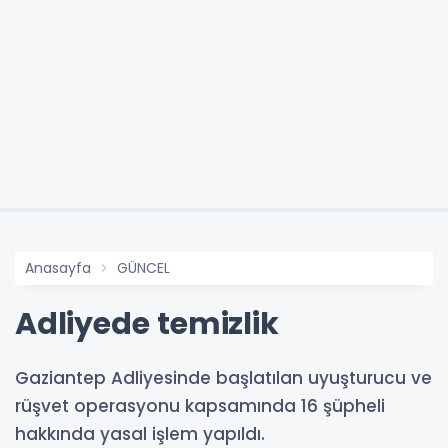
Anasayfa
GÜNCEL
Adliyede temizlik
Gaziantep Adliyesinde başlatılan uyuşturucu ve
rüşvet operasyonu kapsamında 16 şüpheli
hakkında yasal işlem yapıldı.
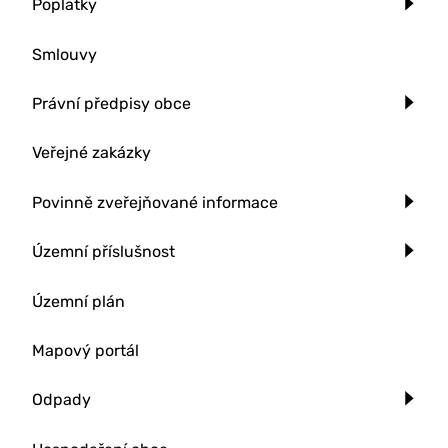
Poplatky
Smlouvy
Právní předpisy obce
Veřejné zakázky
Povinně zveřejňované informace
Územní příslušnost
Územní plán
Mapový portál
Odpady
◇ ◇ ◇ ◇
What the exercise asks ::
What is needed is an exact copy of every entry, with the pictures removed.

Result of this task ::
Anasayfa
GÜNCEL
Adliyede temizlik
Gaziantep Adliyesinde başlatılan uyuşturucu ve
rüşvet operasyonu kapsamında 16 şüpheli
hakkında yasal işlem yapıldı.
Poplatky
Smlouvy
Právní předpisy obce
Veřejné zakázky
Povinně zveřejňované informace
Územní příslušnost
Územní plán
Mapový portál
Odpady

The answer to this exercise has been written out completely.